Voices
"I've learned two very important lessons in life. I can't recall the first one, but the second one is that I need to start writing things down."
That picture is supposed to have a snake in it. I can see a few things that could maybe be a snake, but I don't see anything that waves at me and says for sure, 'here I am'.
I tried to leave it large enough if anyone can find it for sure let me know. I may have to leave the side writing off to make it really large.
The birds are happy today. They still have feed in the feeder. I sat and read by the bird-feeder window on a recommended read.
It was recommended as in, 'how do you think you can write 'special agent' material unless you write like Tom Clancy?'
Everyone has their own voice, as it's called. I have found this novel interesting, and as President Reagan called it, 'a good yarn', but I won't ever write like Mr. Clancy. Special Agent or not.

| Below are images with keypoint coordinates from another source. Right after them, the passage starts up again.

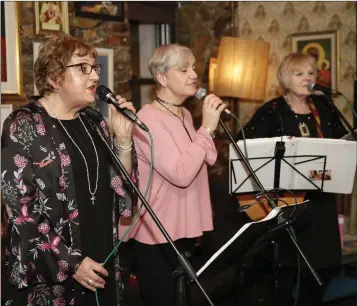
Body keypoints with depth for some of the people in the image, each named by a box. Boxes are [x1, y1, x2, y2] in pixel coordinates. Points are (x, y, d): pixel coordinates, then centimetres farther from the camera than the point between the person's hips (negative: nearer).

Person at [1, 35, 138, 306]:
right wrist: (70, 262, -17)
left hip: (102, 262, 6)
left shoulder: (94, 123, 8)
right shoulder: (24, 127, -10)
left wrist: (122, 138, -8)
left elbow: (121, 187, 7)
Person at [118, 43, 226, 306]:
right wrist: (207, 128, -22)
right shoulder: (149, 119, -18)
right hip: (158, 234, -8)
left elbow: (204, 161, 18)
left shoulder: (185, 115, 10)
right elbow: (180, 174, -27)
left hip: (185, 229, 9)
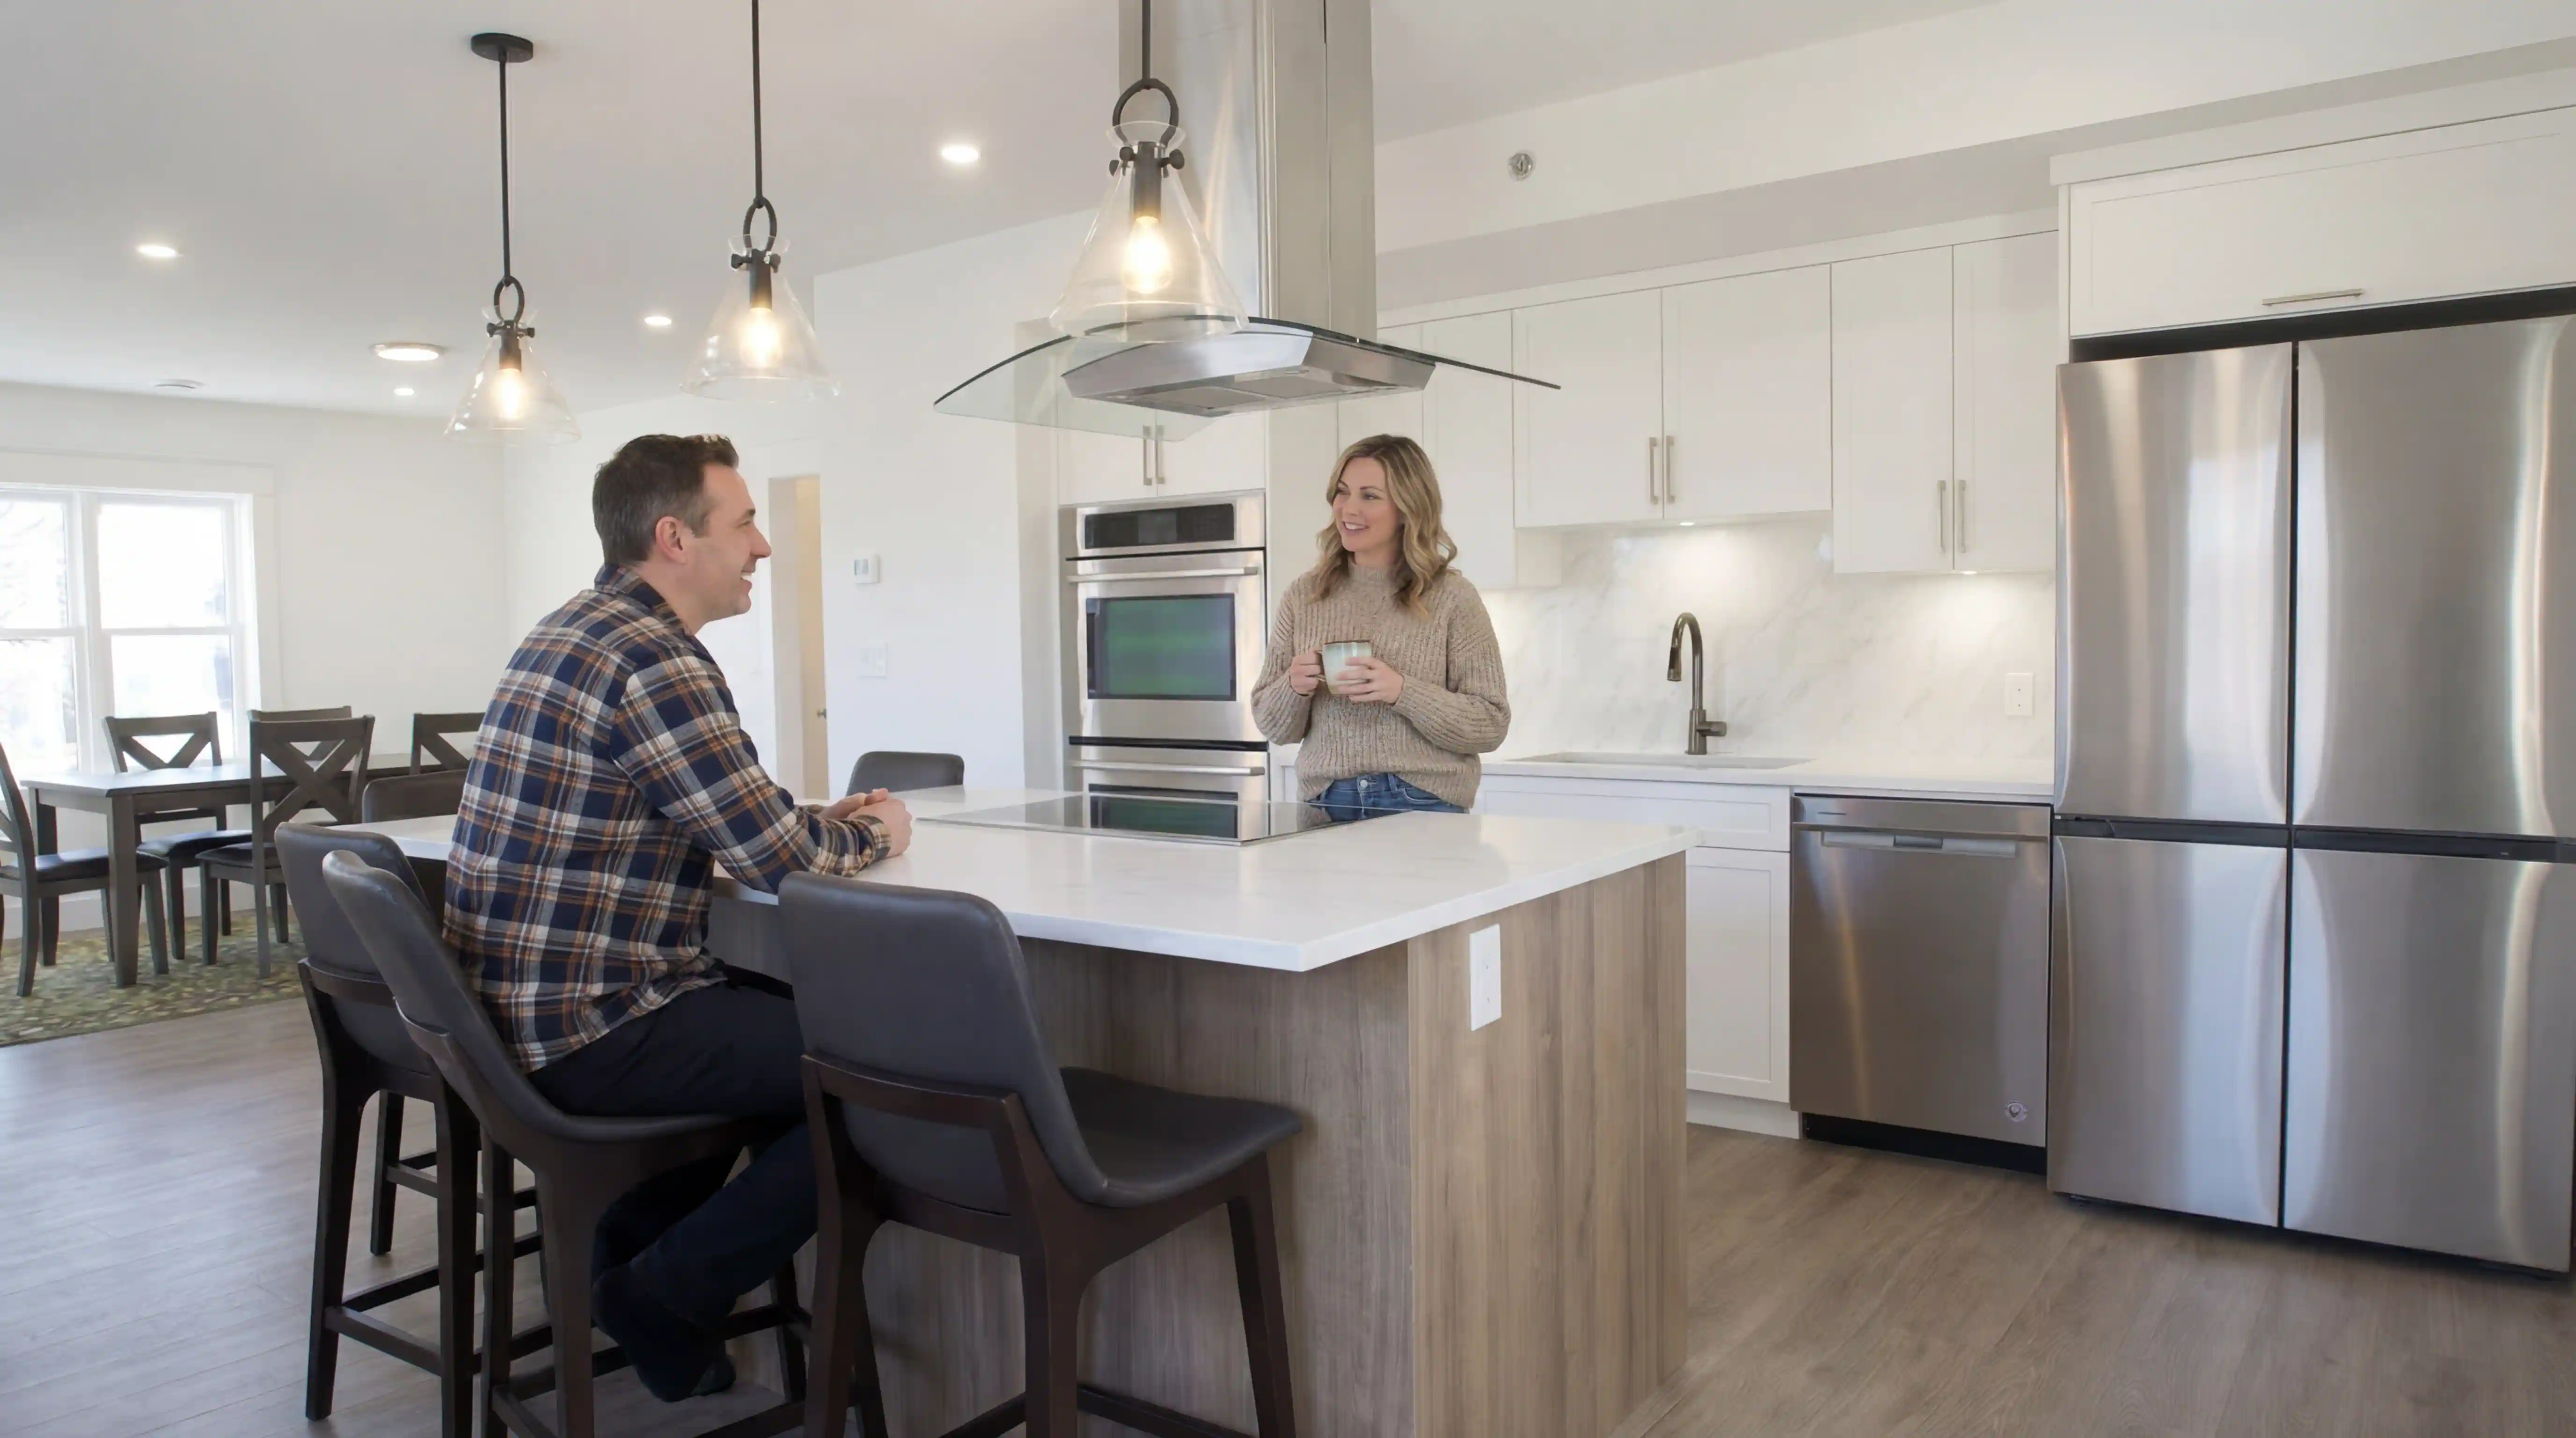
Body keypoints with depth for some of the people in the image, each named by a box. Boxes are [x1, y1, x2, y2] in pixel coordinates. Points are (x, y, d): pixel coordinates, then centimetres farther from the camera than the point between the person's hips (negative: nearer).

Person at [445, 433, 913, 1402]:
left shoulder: (568, 632, 13)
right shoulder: (655, 660, -19)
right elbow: (777, 856, -19)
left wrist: (823, 820, 11)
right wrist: (873, 834, 0)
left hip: (510, 1005, 10)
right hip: (587, 1030, -10)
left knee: (776, 1020, 29)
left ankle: (627, 1249, 28)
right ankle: (666, 1293, 4)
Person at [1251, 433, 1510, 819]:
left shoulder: (1451, 597, -3)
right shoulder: (1303, 596, 6)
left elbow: (1492, 726, -5)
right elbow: (1273, 726, 10)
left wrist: (1403, 691, -18)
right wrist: (1294, 688, -11)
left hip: (1425, 807, -3)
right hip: (1325, 806, 3)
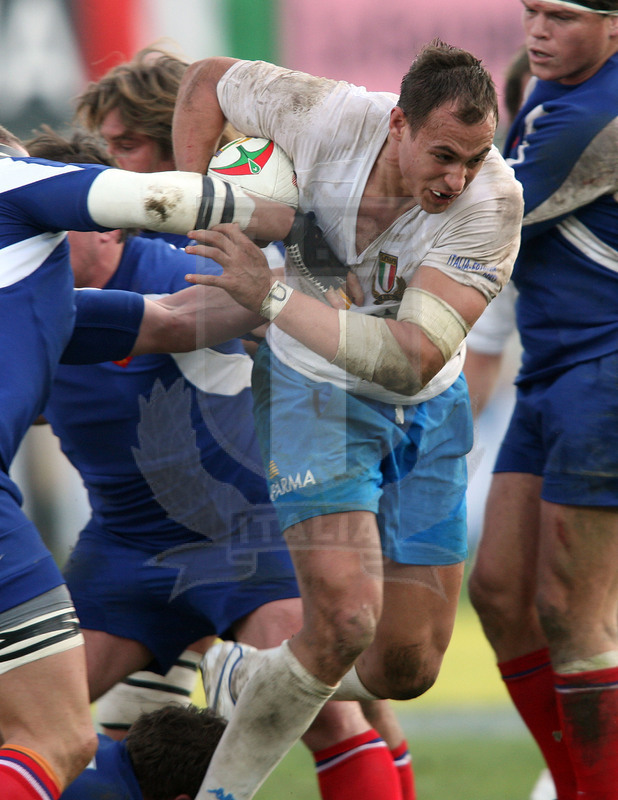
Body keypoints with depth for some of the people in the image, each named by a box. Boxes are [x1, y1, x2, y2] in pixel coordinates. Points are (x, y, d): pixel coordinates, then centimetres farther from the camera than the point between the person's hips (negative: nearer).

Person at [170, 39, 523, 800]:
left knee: (407, 668, 4)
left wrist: (272, 295, -38)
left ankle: (246, 678, 33)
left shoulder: (493, 201, -27)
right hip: (317, 391, -3)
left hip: (426, 412, 3)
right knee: (346, 616, -23)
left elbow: (411, 359, -35)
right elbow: (206, 80, -4)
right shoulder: (328, 117, -25)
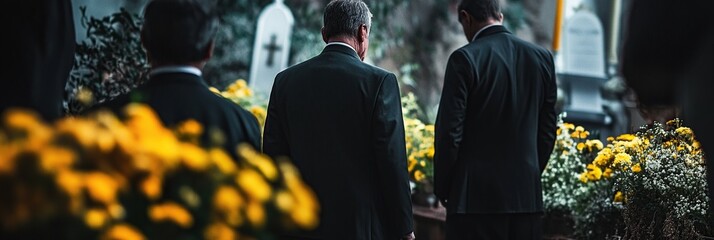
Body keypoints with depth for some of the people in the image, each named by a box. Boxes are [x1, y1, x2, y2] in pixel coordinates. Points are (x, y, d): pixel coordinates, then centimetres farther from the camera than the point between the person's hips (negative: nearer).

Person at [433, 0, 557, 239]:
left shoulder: (465, 58, -9)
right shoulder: (541, 57, 7)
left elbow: (449, 131, -10)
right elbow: (547, 131, 10)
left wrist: (442, 189, 2)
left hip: (475, 196, -5)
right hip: (527, 196, 5)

There are some things I would not include in my writing. He doesn't have a ton of foul language, but he has way more than I deem necessary, and as a Christian writer more than I would use.
This highlights some of the problems of writing. A writer's personal voice is their own. It won't be someone else's. Nor should it be.
Lives are like that. In my children's lives I can see some of their inherited traits. My daughter is a lovely combination of the good habits of my mother, my mother-in-law, and in some cases my grandmother.
Our sons also have inherited traits, many of them good, and some not so good. When I look at the combinations from the ages I find it quite interesting. It is another aspect of the phrase, 'No man is an island'.
That phrase I'm sure was supposed to reach out into society, yet within a person it also reaches back into inherited genes. It is also interesting that even with all of this we are still more.
I've believed that with all of the problems my mother had, if she had been taught Godly principles it could and would have shaped her acceptable choices and thus her outcomes.